Books

Sunday, 14 October 2007

On the Electronic Road: 50 Years of Kerouac

My idea is to post here at least once a week, but it's been two weeks. I plead business, but then that's not a very good excuse, really, for not doing an hour's work. (Not work: these entries are a privilege and a pleasure, not a task, not a chore.) I was having some trouble coming up with a topic, all I could think of were things I couldn't yet write about. And then . . .

. . . then I picked up the new Library of America volume of Jack Kerouac's "road" novels. This fall, as you may well know, is the 50th anniversary of the publication of On the Road. The volume, Road Novels 19757-1960 includes On the Road, The Dharma Bums, The Subterraneans, Tristessa, Lonesome Traveler, and selections from Kerouac's journals, 1949-1954. The first three of these books I read when they were first published, and read, and read, and reread. Talked about, fantasized around, and shared with friends.

Kerouac despised the commercial trivialization of the beats, the term "beatnik," and the simple-minded criticism he received. He refused to be the spokesman for a generation of hoodlums (paraphrased from my leaky memory). Yet his writing had an enormous effect on many people, including me. I was in high school when On the Road was published. I doubt I did anything subsequently that I wouldn't have done without Kerouac's book, but I did it in a different context, with a different attitude. His writing encouraged my developing interest in Buddhism, jazz, and poetry.

A grove of locust trees in November in east-central Kansas. (Honey locust trees, with long sharp thorns but a good firm bed of leaves under them. A moonlight night, a night filled with stars. The boy under the trees, stiffly cross-legged, can recognize Orion, the dippers. He's come here fresh from reading Dharma Bums, ready to meditate. Enlightenment escapes him, as it has ever after. On returning to the lit and warm house, he does, however, scribble some verses. Kerouac has focused for him an excitement that is coded somewhere in his constitution. A pattern, a direction otherwise unavailable in rural Kansas.

I found Dharma Bums in a wonderful bookstore in Topeka, the state capitol.

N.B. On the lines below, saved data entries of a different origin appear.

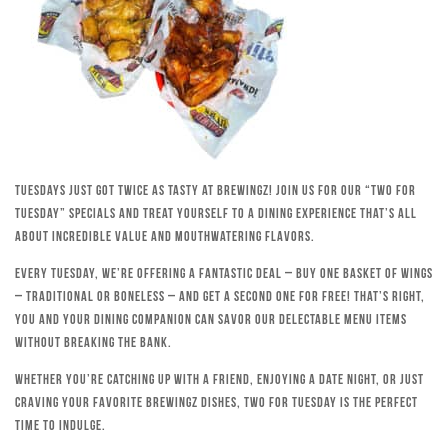
Tuesdays just got twice as tasty at Brewingz! Join us for our “Two for
Tuesday” specials and treat yourself to a dining experience that’s all
about incredible value and mouthwatering flavors.
Every Tuesday, we’re offering a fantastic deal – buy one basket of wings
– traditional or boneless – and get a second one for free! That’s right,
you and your dining companion can savor our delectable menu items
without breaking the bank.
Whether you’re catching up with a friend, enjoying a date night, or just
craving your favorite Brewingz dishes, Two for Tuesday is the perfect
time to indulge.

I don't remember the name of the store, but it was of a kind that hardly exists any more. Not a chain, not large, but crowded with books, fiction by Borges, issues of The Evergreen Review. My journeys on the road were to the closest cities of any size — Topeka, Manhattan, Emporia — seeking literary and aesthetic stimulation that the small towns ("pop. 600") just didn't have.

Well, I've wandered, and been unfair to those small small towns. In those days, I bought Plato, Thoreau, and Bertrand Russell from revolving racks in drugstores where they were displayed with romances, cowboy stories, and detective novels. Something for another entry, I guess.

I'm slowly reading On the Road. Kerouac's enthusiasm for America is delightful, his descriptions blaze with colors just like the roman candles he so famously mentioned. This novel is very well-written.

Louis Menand wrote a fine piece on Kerouac, "Drive, He Wrote," in the October 1, 2007 issue of The New Yorker. (Yes, his title riffs on Robert Creeley's best-known poem.) I recommend this piece.